◆ EXERCISES TO COMPLETE:
**A.** In the bike commute post, swap "Treasury" for "the White House" and write out the passage between "Watched a pedicabbie" and "heard already. Literally.", inclusive.
**B.** In the bike commute post, what happened when the writer rode a bicycle through one of the metal detectors?

◆ TEXT:
=== Begin Enclosure ===

An annoying shoaling situation suggested that I should abandon Q for 15th and I rode the bumpy cycle track to each successive red light. At Rhode Island, I learned that tall, leggy white women in cocktail dresses can still get a cab in this town, not that I was ever concerned that was in doubt. The cabbie was so willing to pick her up that he blocked the intersection, much to the chagrin of the drivers behind him. I think it was chagrin. Horns just really don't have the capacity to express nuance. Well, maybe trombones.

Watched a pedicabbie (pedicabist? pedicabber? pedicab-man? pedihack?) struggle his way up 15th past Treasury. That is not an easy job and that doesn't even take into account treatment by the Park Police.

I'm shocked when people are shocked that I'm shocked when they're shocked by my expecting them to pay attention to what's going on around them and follow some suggested guidelines about traveling in public. No one made you pull your car into the intersection during the yellow light. You didn't have to bike the wrong way on the cycle track. Stepping out from the curb to take a picture was completely optional! I'm all about coexistence, but a little effort would be nice.

Saw a tour bus with LAMERS on the side. That's about right.

Rolling Thunder. It's here. Not that you hadn't heard already. Literally.

Penn and then barriers by Capitol, but enough room to pass through on a bicycle. But then the tents that I saw this morning had metal detectors in them, but there was no security personnel nearby, so I did what any sensible person would do when left alone with some metal detectors and a bicycle, which is ride through one. It beeped. Steel is real.

Lots of different kinds of dogs on Capitol Hill. (And in general. I'm not making the case that my neighborhood has some sort of uniquely diverse habitat of canines.) I think it says something interesting about humanity that of our primary primitive preoccupations was making our pets have sex with each other just to see what would pop out.

Ended up riding behind a woman who I thought was on a fenderless CaBi, but it was just her own bike, which happened to be red and with thicker tires. Bikeshare would never foist a fenderless CaBi on us. They care too much about our well-being.

Around the park and down the street to home. I'm off work until Wednesday. Have an appropriate weekend.

2 comments:

  1. Missed opportunity - I totally would have donated to WABA in exchange for proper paragraph breaks.

    ReplyDelete
  2. I was going to go the other way around. Introduce the breaks and then threaten to remove them if you collectively don't raise enough money. Bike blog blackmail.

=== End Enclosure ===

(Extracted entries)
=== Begin Enclosure ===

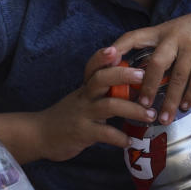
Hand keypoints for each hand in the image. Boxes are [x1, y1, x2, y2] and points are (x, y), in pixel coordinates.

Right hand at [31, 47, 155, 161]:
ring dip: (133, 109)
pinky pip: (105, 133)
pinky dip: (120, 137)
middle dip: (123, 75)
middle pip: (102, 79)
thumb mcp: (83, 98)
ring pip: (109, 105)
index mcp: (85, 87)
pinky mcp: (83, 133)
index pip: (92, 66)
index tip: (116, 49)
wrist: (40, 135)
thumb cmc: (67, 115)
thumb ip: (102, 91)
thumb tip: (131, 83)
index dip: (102, 57)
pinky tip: (131, 140)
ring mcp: (83, 114)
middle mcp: (84, 97)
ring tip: (150, 114)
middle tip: (143, 76)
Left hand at [110, 4, 190, 124]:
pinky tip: (185, 106)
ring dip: (171, 99)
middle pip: (156, 63)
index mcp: (160, 32)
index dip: (118, 49)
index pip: (133, 37)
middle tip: (142, 107)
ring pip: (178, 76)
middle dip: (147, 87)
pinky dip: (190, 95)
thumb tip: (141, 76)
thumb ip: (160, 50)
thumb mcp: (174, 33)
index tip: (105, 65)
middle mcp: (173, 37)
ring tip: (165, 117)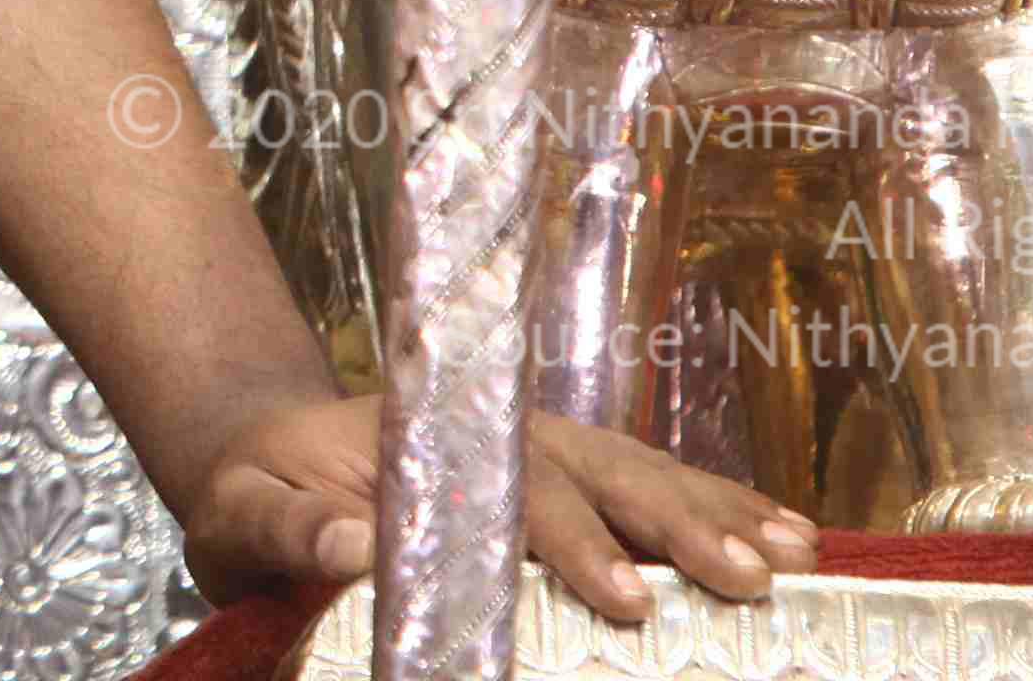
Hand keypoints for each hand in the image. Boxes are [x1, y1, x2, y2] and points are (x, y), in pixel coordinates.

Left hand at [176, 388, 818, 624]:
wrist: (264, 455)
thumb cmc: (258, 495)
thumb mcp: (241, 513)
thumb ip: (289, 527)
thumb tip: (352, 541)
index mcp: (422, 447)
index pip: (506, 491)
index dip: (570, 541)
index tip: (623, 594)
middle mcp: (494, 439)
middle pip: (594, 475)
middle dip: (670, 528)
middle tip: (741, 582)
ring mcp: (536, 453)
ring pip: (637, 473)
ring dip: (714, 513)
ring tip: (791, 557)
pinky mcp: (566, 478)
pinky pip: (648, 483)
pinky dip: (718, 505)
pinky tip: (786, 535)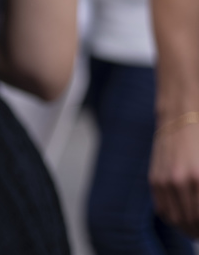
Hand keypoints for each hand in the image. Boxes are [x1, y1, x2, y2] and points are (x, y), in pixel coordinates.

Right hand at [151, 121, 198, 236]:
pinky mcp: (154, 179)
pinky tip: (182, 219)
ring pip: (176, 220)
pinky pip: (162, 210)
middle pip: (191, 221)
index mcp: (198, 179)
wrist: (182, 119)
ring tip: (194, 229)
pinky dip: (173, 219)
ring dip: (187, 228)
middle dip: (198, 230)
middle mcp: (180, 182)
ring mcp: (165, 181)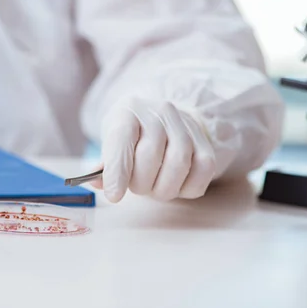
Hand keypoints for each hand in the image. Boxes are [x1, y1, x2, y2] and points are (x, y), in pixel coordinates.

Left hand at [97, 97, 215, 201]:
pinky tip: (175, 185)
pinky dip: (187, 188)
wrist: (160, 118)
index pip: (122, 139)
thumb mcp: (111, 142)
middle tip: (136, 187)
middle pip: (151, 156)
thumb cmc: (131, 135)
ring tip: (153, 187)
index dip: (117, 171)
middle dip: (140, 182)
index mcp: (129, 111)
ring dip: (163, 188)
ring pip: (178, 164)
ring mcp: (186, 125)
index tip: (114, 196)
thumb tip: (100, 183)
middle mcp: (160, 113)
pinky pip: (203, 171)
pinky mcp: (206, 142)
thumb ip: (106, 164)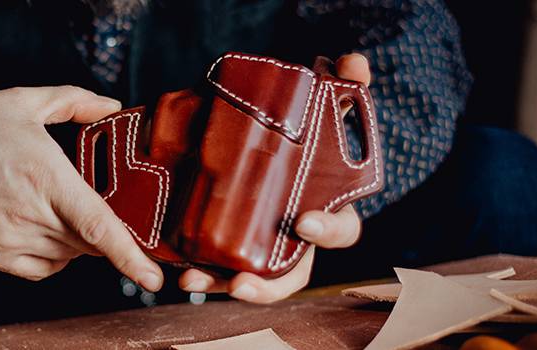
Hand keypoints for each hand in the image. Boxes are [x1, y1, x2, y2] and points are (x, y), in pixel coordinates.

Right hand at [0, 86, 163, 289]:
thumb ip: (72, 101)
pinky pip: (42, 270)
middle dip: (105, 231)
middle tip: (98, 204)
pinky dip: (56, 256)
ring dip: (78, 240)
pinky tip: (45, 228)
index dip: (130, 255)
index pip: (97, 225)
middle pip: (89, 242)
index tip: (154, 276)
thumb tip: (111, 107)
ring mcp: (8, 240)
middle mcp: (28, 214)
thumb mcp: (18, 101)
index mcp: (42, 175)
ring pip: (69, 257)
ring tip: (56, 205)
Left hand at [179, 53, 371, 302]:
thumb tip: (355, 64)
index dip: (327, 230)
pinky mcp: (232, 245)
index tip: (303, 222)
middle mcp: (296, 239)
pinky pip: (219, 269)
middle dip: (267, 287)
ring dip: (221, 286)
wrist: (270, 136)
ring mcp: (264, 246)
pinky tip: (180, 273)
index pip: (341, 230)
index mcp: (327, 209)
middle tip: (241, 282)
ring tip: (193, 281)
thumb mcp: (324, 106)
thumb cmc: (306, 134)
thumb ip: (344, 84)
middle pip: (291, 275)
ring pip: (250, 279)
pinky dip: (202, 275)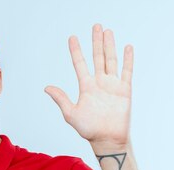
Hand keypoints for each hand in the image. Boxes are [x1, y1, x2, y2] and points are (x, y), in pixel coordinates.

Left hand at [45, 24, 133, 152]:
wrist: (107, 139)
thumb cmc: (88, 129)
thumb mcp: (71, 114)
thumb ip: (61, 99)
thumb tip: (46, 88)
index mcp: (86, 87)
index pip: (80, 64)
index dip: (76, 51)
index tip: (72, 38)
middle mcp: (99, 83)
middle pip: (97, 57)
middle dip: (96, 42)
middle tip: (96, 26)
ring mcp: (112, 85)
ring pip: (111, 60)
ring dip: (109, 46)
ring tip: (108, 31)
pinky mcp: (124, 90)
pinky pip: (126, 72)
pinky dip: (127, 59)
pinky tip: (127, 47)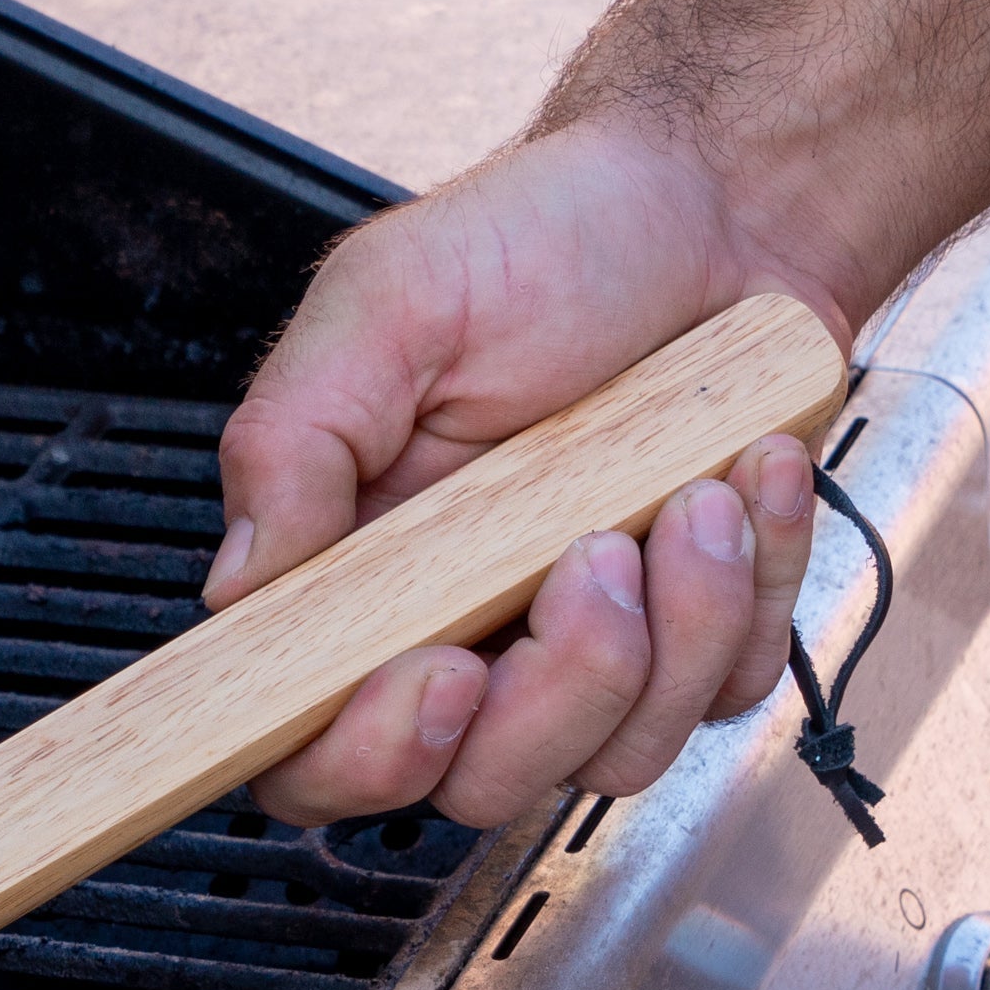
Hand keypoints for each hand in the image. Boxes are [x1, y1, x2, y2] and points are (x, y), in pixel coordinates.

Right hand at [210, 118, 846, 827]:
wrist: (719, 201)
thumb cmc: (545, 241)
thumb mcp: (385, 303)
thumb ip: (292, 441)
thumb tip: (235, 585)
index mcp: (348, 581)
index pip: (305, 749)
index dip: (363, 755)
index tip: (435, 675)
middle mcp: (453, 638)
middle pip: (470, 788)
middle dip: (551, 696)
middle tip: (590, 554)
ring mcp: (576, 652)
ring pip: (612, 758)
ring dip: (675, 626)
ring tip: (688, 487)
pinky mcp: (694, 642)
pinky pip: (725, 695)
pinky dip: (755, 587)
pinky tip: (741, 478)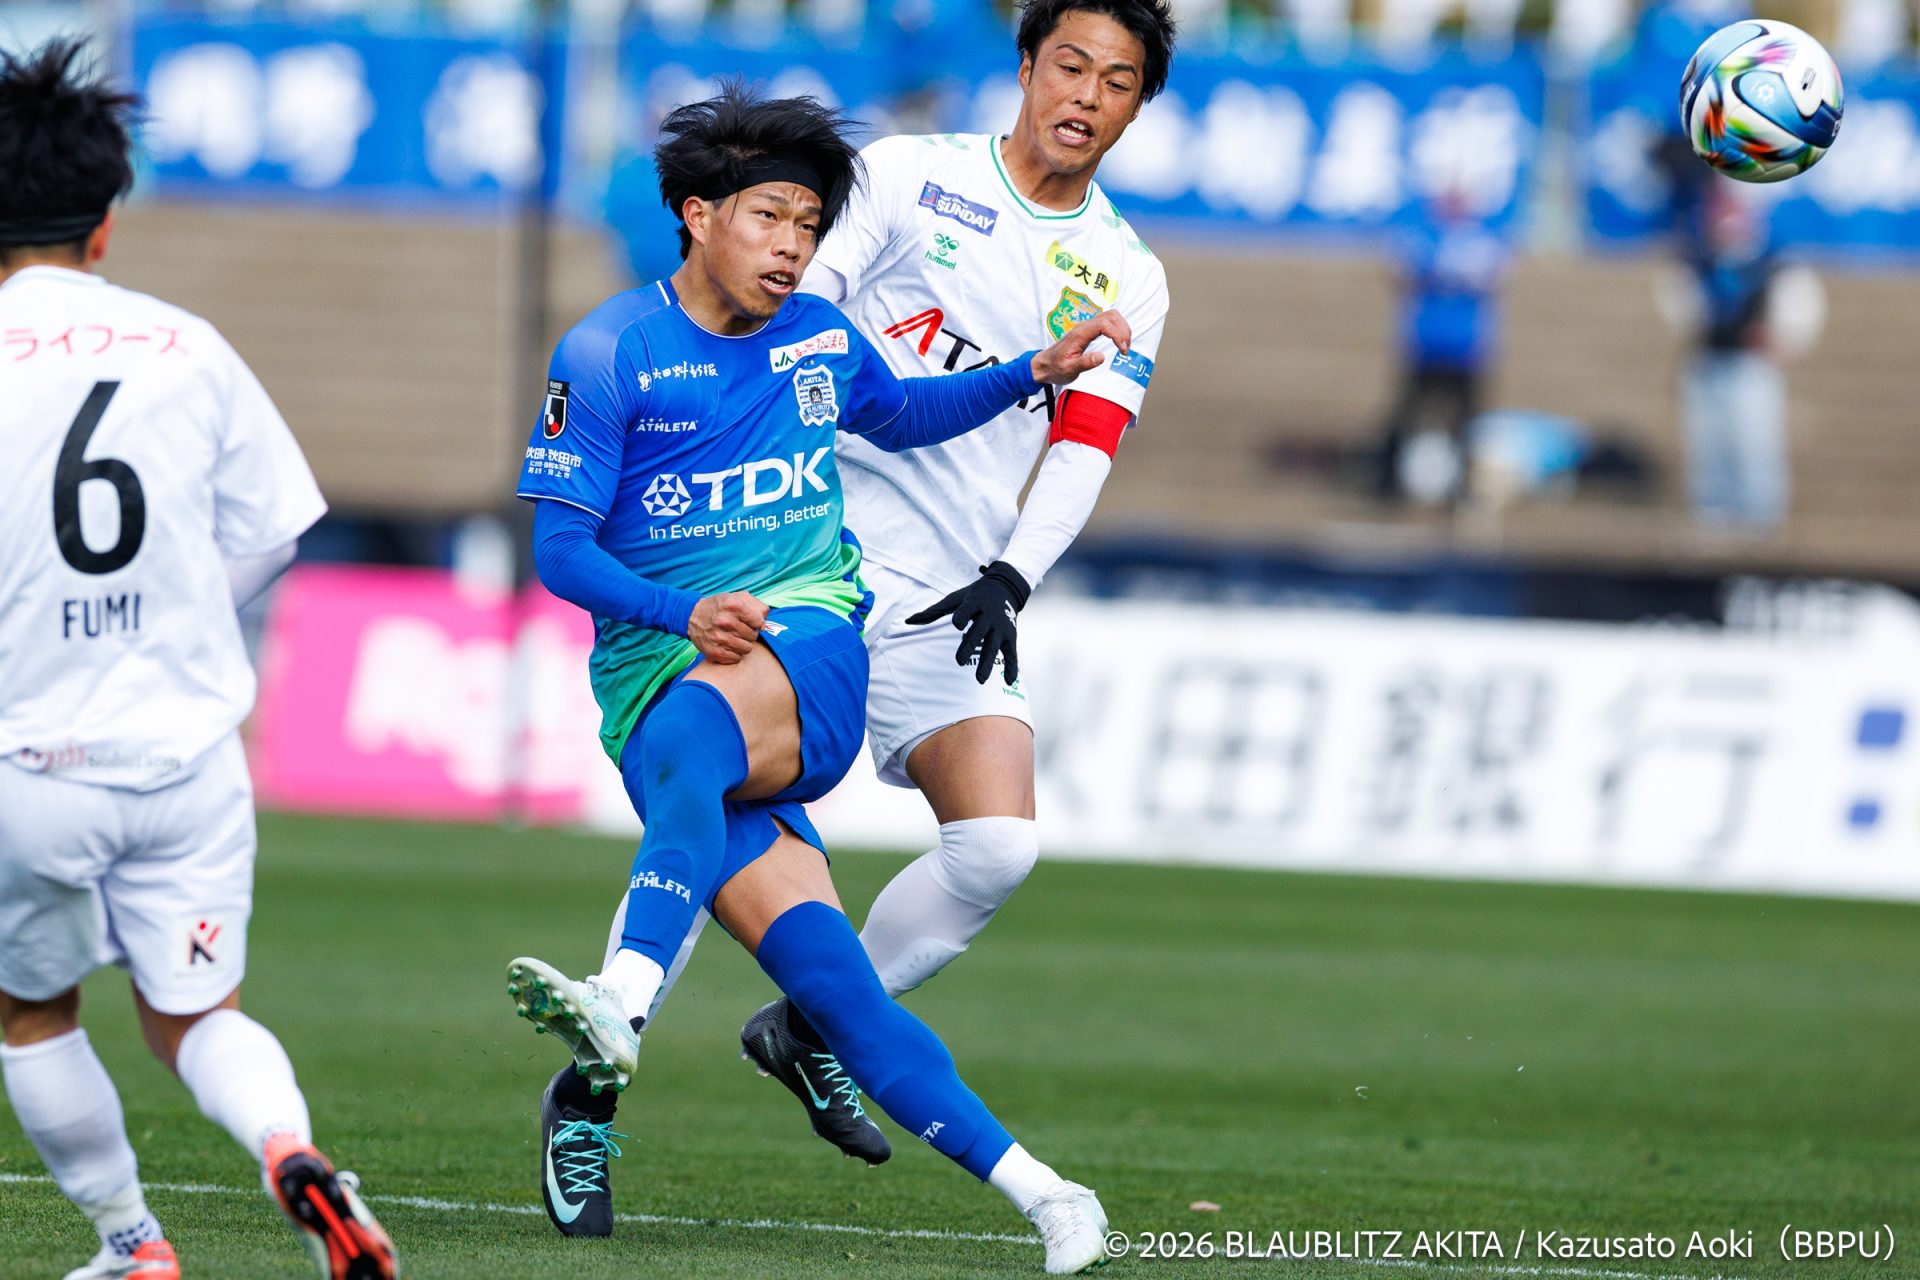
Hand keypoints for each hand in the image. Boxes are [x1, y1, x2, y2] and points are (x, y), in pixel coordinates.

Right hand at [687, 591, 768, 663]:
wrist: (691, 616)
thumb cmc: (720, 606)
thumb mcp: (738, 597)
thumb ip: (757, 606)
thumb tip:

=== End Enclosure ===

◆ ANSWERS:
**A.**
Watched a pedicabbie (pedicabist? pedicabber? pedicab-man? pedihack?) struggle his way up 15th past the White House. That is not an easy job and that doesn't even take into account treatment by the Park Police.

I'm shocked when people are shocked that I'm shocked when they're shocked by my expecting them to pay attention to what's going on around them and follow some suggested guidelines about traveling in public. No one made you pull your car into the intersection during the yellow light. You didn't have to bike the wrong way on the cycle track. Stepping out from the curb to take a picture was completely optional! I'm all about coexistence, but a little effort would be nice.

Saw a tour bus with LAMERS on the side. That's about right.

Rolling Thunder. It's here. Not that you hadn't heard already. Literally.

**B.** It beeped.